Le virus Ebola continue de progresser en République démocratique du Congo. Après avoir touché des régions de l’est et du nord-est, l’épidémie a atteint une nouvelle zone avec la confirmation d’un foyer dans la province du Sud-Ubangi. Le gouvernorat a officiellement déclaré l’apparition de l’épidémie après l’analyse d’un cas suspect.
Selon Jean-René Galekwa, gouverneur intérimaire du Sud-Ubangi, la personne décédée avait développé des symptômes dans la province de la Tshopo, notamment à Kisangani, où des cas avaient déjà été signalés. Avant de rejoindre le Sud-Ubangi, le patient avait voyagé au Rwanda, en Ouganda et dans la province de l’Ituri. Il a ensuite poursuivi son déplacement par voie fluviale, en empruntant le fleuve Congo. Cet itinéraire inquiète les autorités sanitaires, qui redoutent une propagation du virus le long du trajet effectué par le malade et le bateau. Face au risque de transmission, les autorités ont identifié 38 personnes ayant été en contact avec le patient. Elles ont été placées en quarantaine afin de limiter les risques de propagation.
Cette mesure intervient alors que la flambée, détectée depuis la mi-mai, s’étend à une septième province congolaise. Les autorités renforcent également la surveillance des contacts, le dépistage et les mesures de prévention pour contenir l’épidémie. Cette nouvelle extension géographique constitue la 17e épidémie d’Ebola enregistrée en RDC. Selon les derniers chiffres communiqués par les autorités congolaises, la flambée a déjà provoqué plus de 3 300 décès sur près de 6 800 cas confirmés. La progression du virus intervient dans un contexte sanitaire particulièrement difficile dans plusieurs régions du pays. Dans l’est de la RDC, les violences armées qui durent depuis plusieurs décennies compliquent l’accès aux populations et fragilisent les infrastructures de santé.

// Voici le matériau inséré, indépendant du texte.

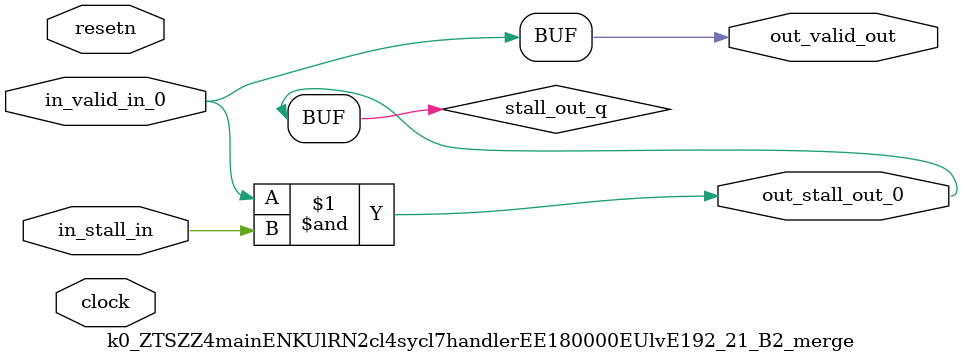
<source format=sv>



(* altera_attribute = "-name AUTO_SHIFT_REGISTER_RECOGNITION OFF; -name MESSAGE_DISABLE 10036; -name MESSAGE_DISABLE 10037; -name MESSAGE_DISABLE 14130; -name MESSAGE_DISABLE 14320; -name MESSAGE_DISABLE 15400; -name MESSAGE_DISABLE 14130; -name MESSAGE_DISABLE 10036; -name MESSAGE_DISABLE 12020; -name MESSAGE_DISABLE 12030; -name MESSAGE_DISABLE 12010; -name MESSAGE_DISABLE 12110; -name MESSAGE_DISABLE 14320; -name MESSAGE_DISABLE 13410; -name MESSAGE_DISABLE 113007; -name MESSAGE_DISABLE 10958" *)
module k0_ZTSZZ4mainENKUlRN2cl4sycl7handlerEE180000EUlvE192_21_B2_merge (
    input wire [0:0] in_stall_in,
    input wire [0:0] in_valid_in_0,
    output wire [0:0] out_stall_out_0,
    output wire [0:0] out_valid_out,
    input wire clock,
    input wire resetn
    );

    wire [0:0] stall_out_q;


    // stall_out(LOGICAL,6)
    assign stall_out_q = in_valid_in_0 & in_stall_in;

    // out_stall_out_0(GPOUT,4)
    assign out_stall_out_0 = stall_out_q;

    // out_valid_out(GPOUT,5)
    assign out_valid_out = in_valid_in_0;

endmodule

</source>
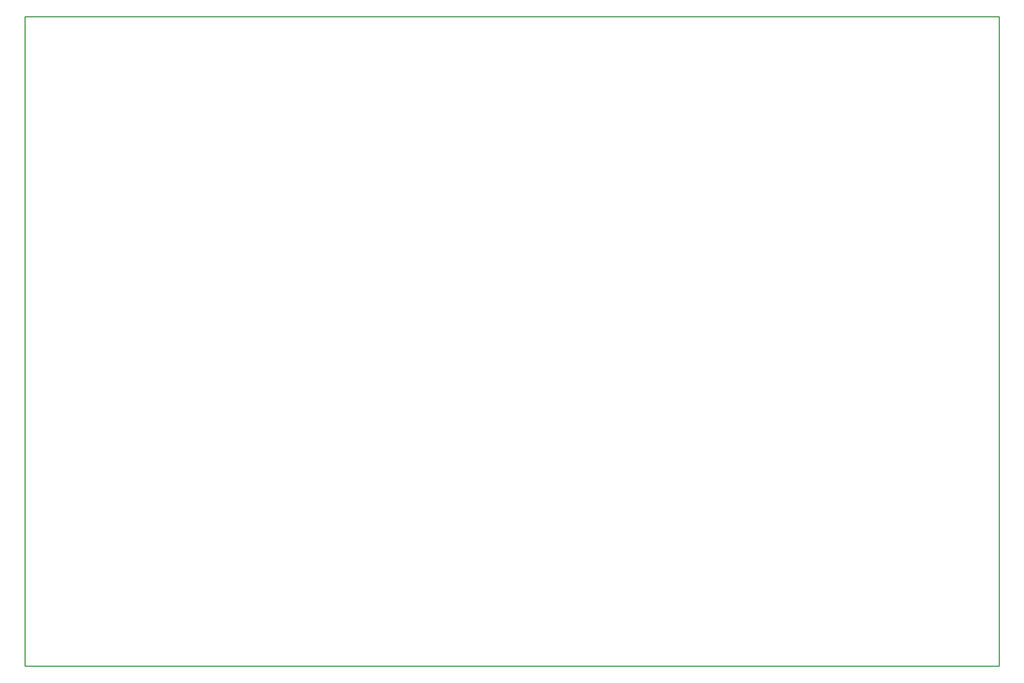
<source format=gm1>
G04*
G04 #@! TF.GenerationSoftware,Altium Limited,Altium Designer,22.3.1 (43)*
G04*
G04 Layer_Color=16711935*
%FSLAX25Y25*%
%MOIN*%
G70*
G04*
G04 #@! TF.SameCoordinates,A87CA661-C890-46F0-A320-74F5598AF3CC*
G04*
G04*
G04 #@! TF.FilePolarity,Positive*
G04*
G01*
G75*
%ADD16C,0.01000*%
D16*
X900000D02*
Y600000D01*
X0Y0D02*
Y600000D01*
X900000D01*
X0Y0D02*
X300000D01*
X0D02*
X900000D01*
X0D02*
X300000D01*
X0D02*
X900000D01*
M02*

</source>
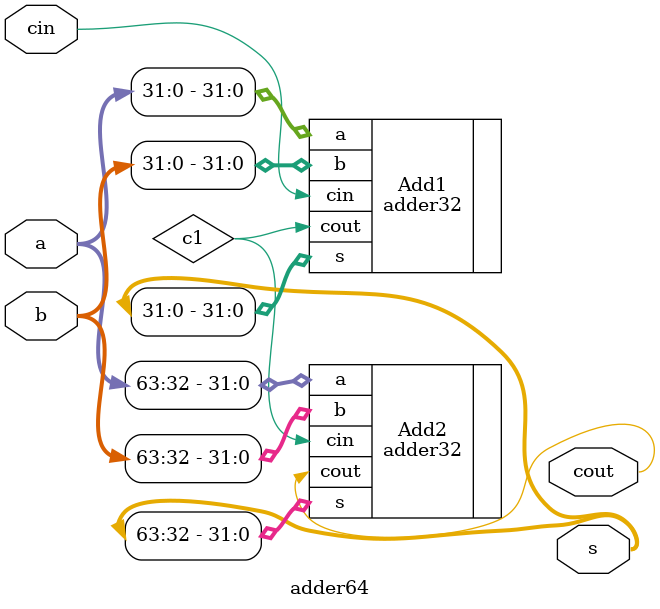
<source format=v>
`timescale 1ns / 1ps


module adder64(a,b,cin,s,cout); 
    input [63:0]a,b; 
    input cin; 
    output [63:0]s;
    output cout;  
    
    wire c1;
    adder32 Add1(.s(s[31:0]),.cout(c1),.a(a[31:0]),.b(b[31:0]),.cin(cin));
    adder32 Add2(.s(s[63:32]),.cout(cout),.a(a[63:32]),.b(b[63:32]),.cin(c1));
endmodule

</source>
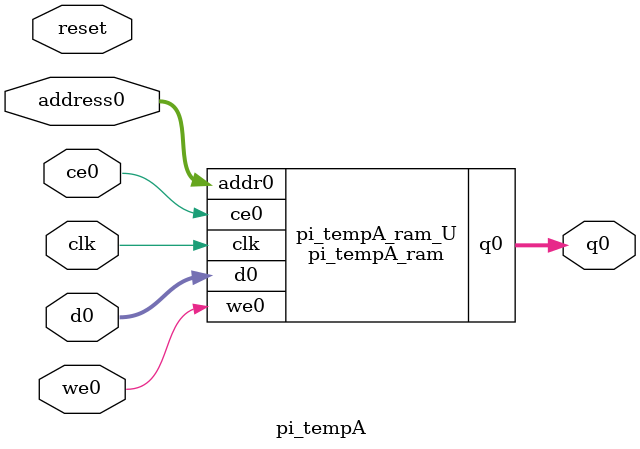
<source format=v>
`timescale 1 ns / 1 ps
module pi_tempA_ram (addr0, ce0, d0, we0, q0,  clk);

parameter DWIDTH = 64;
parameter AWIDTH = 5;
parameter MEM_SIZE = 25;

input[AWIDTH-1:0] addr0;
input ce0;
input[DWIDTH-1:0] d0;
input we0;
output reg[DWIDTH-1:0] q0;
input clk;

(* ram_style = "block" *)reg [DWIDTH-1:0] ram[0:MEM_SIZE-1];




always @(posedge clk)  
begin 
    if (ce0) begin
        if (we0) 
            ram[addr0] <= d0; 
        q0 <= ram[addr0];
    end
end


endmodule

`timescale 1 ns / 1 ps
module pi_tempA(
    reset,
    clk,
    address0,
    ce0,
    we0,
    d0,
    q0);

parameter DataWidth = 32'd64;
parameter AddressRange = 32'd25;
parameter AddressWidth = 32'd5;
input reset;
input clk;
input[AddressWidth - 1:0] address0;
input ce0;
input we0;
input[DataWidth - 1:0] d0;
output[DataWidth - 1:0] q0;



pi_tempA_ram pi_tempA_ram_U(
    .clk( clk ),
    .addr0( address0 ),
    .ce0( ce0 ),
    .we0( we0 ),
    .d0( d0 ),
    .q0( q0 ));

endmodule


</source>
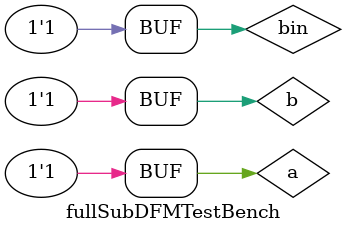
<source format=v>
module fullSubDFM (
    a, b, bin, bor, diff
);
input a, b, bin;
output bor, diff;

assign diff = a^b^bin;
assign bor = (~a&b)|(~a|b)&bin;
    
endmodule

module fullSubDFMTestBench;
reg a,b,bin;
wire bor, diff;

fullSubDFM i(a,b,bin,bor,diff);

initial begin
    a=1'b0;
    b=1'b0;
    bin=1'b0;

    $monitor("Time: %0t, a=%b, b=%b, bin=%b, diff=%b, bor=%b", $time, a, b, bin, diff, bor);
    #5 a=1'b0; b=1'b0; bin=1'b0;
    #5 a=1'b0; b=1'b0; bin=1'b1;
    #5 a=1'b0; b=1'b1; bin=1'b0;
    #5 a=1'b0; b=1'b1; bin=1'b1;
    #5 a=1'b1; b=1'b0; bin=1'b0;
    #5 a=1'b1; b=1'b0; bin=1'b1;
    #5 a=1'b1; b=1'b1; bin=1'b0;
    #5 a=1'b1; b=1'b1; bin=1'b1;

end
endmodule
</source>
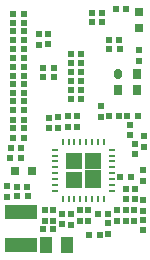
<source format=gbp>
G04 Layer_Color=128*
%FSLAX24Y24*%
%MOIN*%
G70*
G01*
G75*
%ADD10R,0.0236X0.0217*%
%ADD14R,0.0217X0.0236*%
G04:AMPARAMS|DCode=41|XSize=33.5mil|YSize=25.6mil|CornerRadius=6.4mil|HoleSize=0mil|Usage=FLASHONLY|Rotation=90.000|XOffset=0mil|YOffset=0mil|HoleType=Round|Shape=RoundedRectangle|*
%AMROUNDEDRECTD41*
21,1,0.0335,0.0128,0,0,90.0*
21,1,0.0207,0.0256,0,0,90.0*
1,1,0.0128,0.0064,0.0103*
1,1,0.0128,0.0064,-0.0103*
1,1,0.0128,-0.0064,-0.0103*
1,1,0.0128,-0.0064,0.0103*
%
%ADD41ROUNDEDRECTD41*%
%ADD42R,0.0256X0.0335*%
%ADD43R,0.0300X0.0300*%
%ADD44R,0.0300X0.0300*%
%ADD45R,0.1071X0.0508*%
%ADD46R,0.0445X0.0579*%
%ADD47R,0.0197X0.0197*%
%ADD49R,0.0098X0.0236*%
%ADD50R,0.0236X0.0098*%
%ADD81R,0.0551X0.0551*%
%ADD82R,0.0551X0.0591*%
D10*
X5768Y7098D02*
D03*
Y7453D02*
D03*
X1382Y2575D02*
D03*
Y2929D02*
D03*
X2759Y7652D02*
D03*
Y8006D02*
D03*
X2457Y7645D02*
D03*
Y7999D02*
D03*
X5470Y4623D02*
D03*
Y4977D02*
D03*
X5350Y2493D02*
D03*
Y2847D02*
D03*
X5645Y3993D02*
D03*
Y4347D02*
D03*
X3094Y5224D02*
D03*
Y4870D02*
D03*
X2783Y5217D02*
D03*
Y4862D02*
D03*
X3695Y5262D02*
D03*
Y4908D02*
D03*
X3400Y5257D02*
D03*
Y4903D02*
D03*
X5620Y1772D02*
D03*
Y2127D02*
D03*
X5330Y1773D02*
D03*
Y2127D02*
D03*
X5910Y1453D02*
D03*
Y1807D02*
D03*
X4743Y1340D02*
D03*
Y1695D02*
D03*
X5042Y1768D02*
D03*
Y2123D02*
D03*
X3508Y1650D02*
D03*
Y2004D02*
D03*
X3213Y1654D02*
D03*
Y2008D02*
D03*
X2921Y1780D02*
D03*
Y2134D02*
D03*
X3803Y1776D02*
D03*
Y2130D02*
D03*
X4091Y1772D02*
D03*
Y2126D02*
D03*
X5640Y2493D02*
D03*
Y2847D02*
D03*
X5915Y3462D02*
D03*
Y3108D02*
D03*
D14*
X1583Y6618D02*
D03*
X1937D02*
D03*
X1583Y6913D02*
D03*
X1937D02*
D03*
X1583Y5453D02*
D03*
X1937D02*
D03*
X1580Y8680D02*
D03*
X1934D02*
D03*
X1857Y4200D02*
D03*
X1503D02*
D03*
X1839Y3858D02*
D03*
X1484D02*
D03*
X2059Y2917D02*
D03*
X1705D02*
D03*
X2067Y2610D02*
D03*
X1713D02*
D03*
X2925Y1488D02*
D03*
X2571D02*
D03*
X1580Y4860D02*
D03*
X1934D02*
D03*
X3498Y6142D02*
D03*
X3852D02*
D03*
X3497Y6429D02*
D03*
X3852D02*
D03*
X3500Y6728D02*
D03*
X3854D02*
D03*
X3500Y7331D02*
D03*
X3854D02*
D03*
X2594Y6579D02*
D03*
X2949D02*
D03*
X2594Y6874D02*
D03*
X2949D02*
D03*
X3500Y7031D02*
D03*
X3854D02*
D03*
X1583Y4550D02*
D03*
X1937D02*
D03*
X1583Y5752D02*
D03*
X1937D02*
D03*
X1583Y6331D02*
D03*
X1937D02*
D03*
X1583Y6043D02*
D03*
X1937D02*
D03*
X1583Y7496D02*
D03*
X1937D02*
D03*
X1583Y7799D02*
D03*
X1937D02*
D03*
X1583Y8087D02*
D03*
X1937D02*
D03*
X1583Y8382D02*
D03*
X1937D02*
D03*
X1583Y7201D02*
D03*
X1937D02*
D03*
X1580Y5150D02*
D03*
X1934D02*
D03*
X4197Y8406D02*
D03*
X4551D02*
D03*
X4200Y8694D02*
D03*
X4554D02*
D03*
X3496Y5825D02*
D03*
X3851D02*
D03*
X4772Y7815D02*
D03*
X5126D02*
D03*
X4776Y7516D02*
D03*
X5130D02*
D03*
X5394Y5276D02*
D03*
X5749D02*
D03*
X4773Y5275D02*
D03*
X5127D02*
D03*
X4403Y1994D02*
D03*
X4757D02*
D03*
X4112Y1313D02*
D03*
X4466D02*
D03*
X5357Y8830D02*
D03*
X5003D02*
D03*
X5158Y3225D02*
D03*
X5512D02*
D03*
D41*
X5071Y6681D02*
D03*
D42*
X5720D02*
D03*
X5071Y6150D02*
D03*
X5720D02*
D03*
D43*
X5770Y8745D02*
D03*
Y8195D02*
D03*
D44*
X1655Y3450D02*
D03*
X2205D02*
D03*
D45*
X1846Y955D02*
D03*
Y2061D02*
D03*
D46*
X2671Y965D02*
D03*
X3368D02*
D03*
D47*
X4505Y5597D02*
D03*
Y5243D02*
D03*
X5930Y4587D02*
D03*
Y4233D02*
D03*
X5910Y2457D02*
D03*
Y2103D02*
D03*
X2642Y2134D02*
D03*
Y1780D02*
D03*
D49*
X4610Y4402D02*
D03*
X4413D02*
D03*
X4217D02*
D03*
X4020D02*
D03*
X3823D02*
D03*
X3626D02*
D03*
X3429D02*
D03*
X3232D02*
D03*
Y2512D02*
D03*
X3429D02*
D03*
X3626D02*
D03*
X3823D02*
D03*
X4020D02*
D03*
X4217D02*
D03*
X4413D02*
D03*
X4610D02*
D03*
D50*
X2976Y4146D02*
D03*
Y3949D02*
D03*
Y3752D02*
D03*
Y3555D02*
D03*
Y3358D02*
D03*
Y3161D02*
D03*
Y2965D02*
D03*
Y2768D02*
D03*
X4866D02*
D03*
Y2965D02*
D03*
Y3161D02*
D03*
Y3358D02*
D03*
Y3555D02*
D03*
Y3752D02*
D03*
Y3949D02*
D03*
Y4146D02*
D03*
D81*
X4236Y3772D02*
D03*
X3606Y3142D02*
D03*
Y3772D02*
D03*
D82*
X4236Y3161D02*
D03*
M02*

</source>
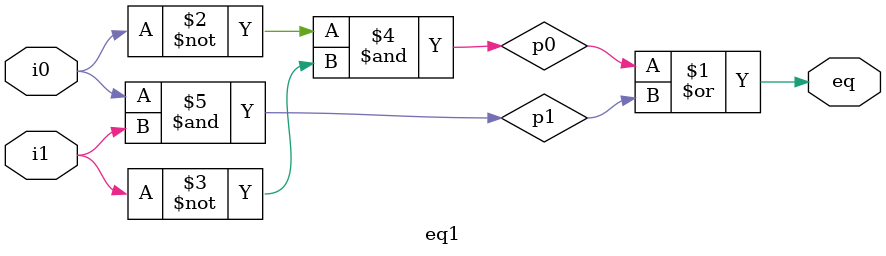
<source format=v>
module eq1(

    // port declaration
    input wire i0, i1,
    output wire eq
);

    // signal declaration
    wire p0,p1;
    
    // body
    //  sum of two product terms
    assign eq = p0 | p1;
    // product terms
    assign p0 = ~i0 & ~i1;
    assign p1 = i0 & i1;
endmodule 
</source>
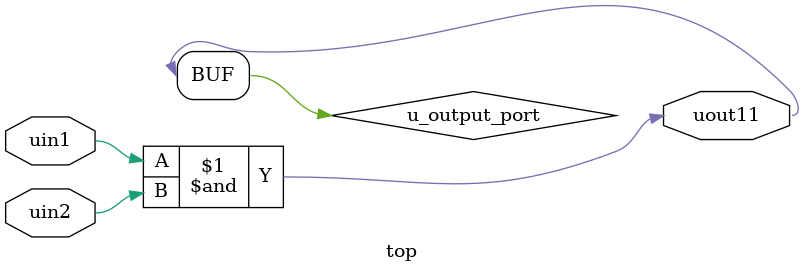
<source format=sv>
module top (
	output logic uout11,
	input logic uin1,
	input logic uin2
);

	logic u_output_port;

	assign uout11 = u_output_port[0];

	assign u_output_port = uin1 & uin2;
endmodule



</source>
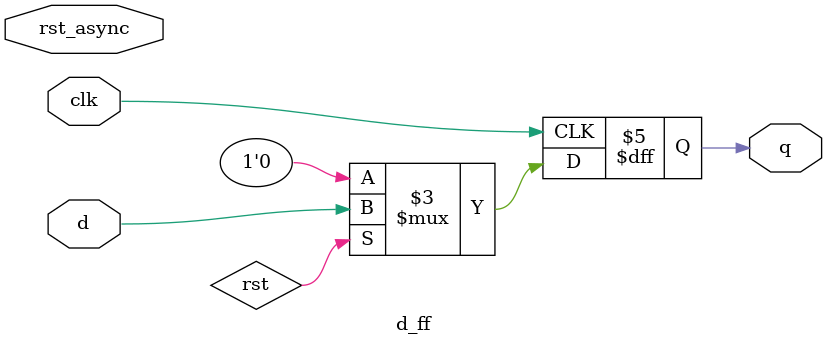
<source format=v>

module d_ff (
    input clk,
    input d,
    input rst_async,
    output q
);

    always @(posedge clk) 
    begin
        if(rst)
            q <= d;
        else
            q <= 0;
        
    end
    
endmodule
</source>
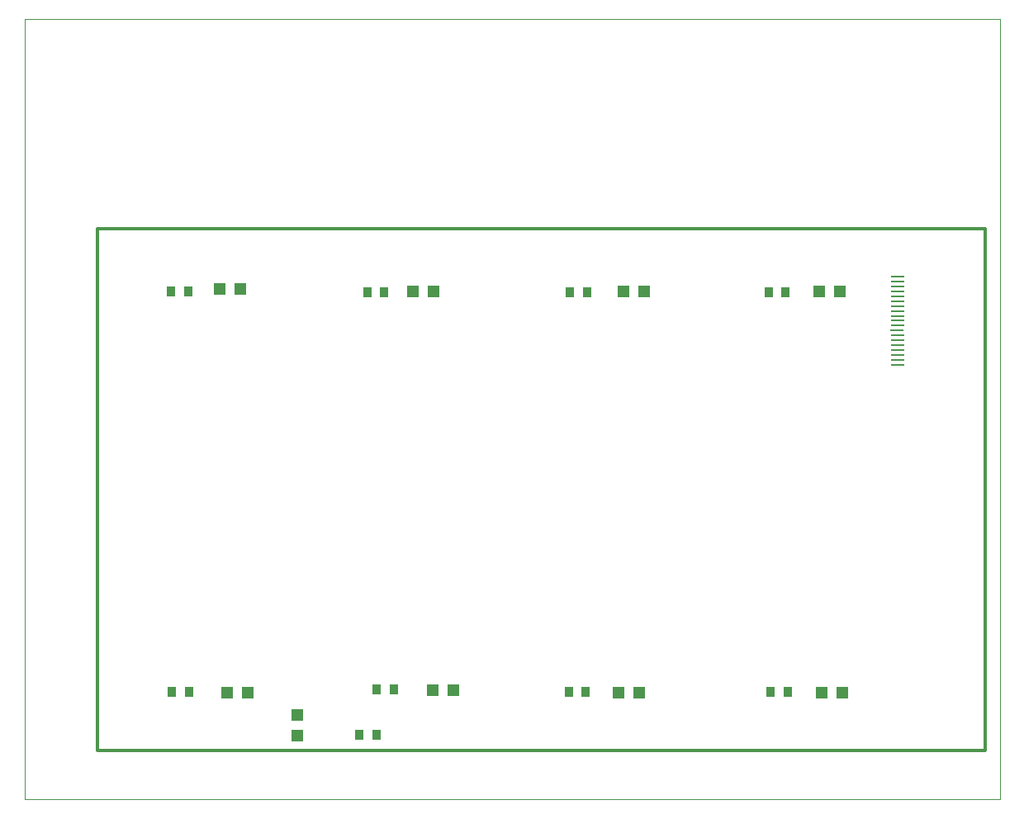
<source format=gtp>
G75*
%MOIN*%
%OFA0B0*%
%FSLAX24Y24*%
%IPPOS*%
%LPD*%
%AMOC8*
5,1,8,0,0,1.08239X$1,22.5*
%
%ADD10C,0.0000*%
%ADD11C,0.0120*%
%ADD12R,0.0520X0.0070*%
%ADD13R,0.0350X0.0420*%
%ADD14R,0.0472X0.0472*%
D10*
X000100Y000100D02*
X000100Y031596D01*
X039470Y031596D01*
X039470Y000100D01*
X000100Y000100D01*
D11*
X003053Y002069D02*
X003053Y023131D01*
X038880Y023131D01*
X038880Y002069D01*
X003053Y002069D01*
D12*
X035339Y017657D03*
X035339Y017857D03*
X035339Y018057D03*
X035339Y018247D03*
X035339Y018447D03*
X035349Y018647D03*
X035339Y018837D03*
X035329Y019037D03*
X035349Y019237D03*
X035349Y019437D03*
X035339Y019627D03*
X035349Y019827D03*
X035349Y020017D03*
X035339Y020217D03*
X035339Y020417D03*
X035339Y020607D03*
X035339Y020807D03*
X035339Y021007D03*
X035349Y021207D03*
D13*
X030825Y020581D03*
X030145Y020581D03*
X022805Y020581D03*
X022125Y020581D03*
X014621Y020589D03*
X013941Y020589D03*
X006708Y020612D03*
X006028Y020612D03*
X006055Y004458D03*
X006735Y004458D03*
X013630Y002714D03*
X014310Y002714D03*
X014330Y004554D03*
X015010Y004554D03*
X022073Y004438D03*
X022753Y004438D03*
X030220Y004445D03*
X030900Y004445D03*
D14*
X032287Y004400D03*
X033113Y004400D03*
X024913Y004400D03*
X024087Y004400D03*
X017413Y004500D03*
X016587Y004500D03*
X011100Y003513D03*
X011100Y002687D03*
X009113Y004400D03*
X008287Y004400D03*
X015787Y020600D03*
X016613Y020600D03*
X008813Y020700D03*
X007987Y020700D03*
X024287Y020600D03*
X025113Y020600D03*
X032187Y020600D03*
X033013Y020600D03*
M02*

</source>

Il convient de souligner que l’épidémie actuelle est liée à la souche Bundibugyo du virus Ebola. En effet, contrairement à d’autres souches, aucun vaccin ou traitement n’est actuellement homologué spécifiquement contre cette variante. Selon les informations, des recherches et des essais médicaux sont toutefois en cours pour développer des solutions adaptées. En attendant, les autorités sanitaires misent sur la surveillance épidémiologique, le dépistage et la prévention pour éviter une propagation plus large du virus dans le pays.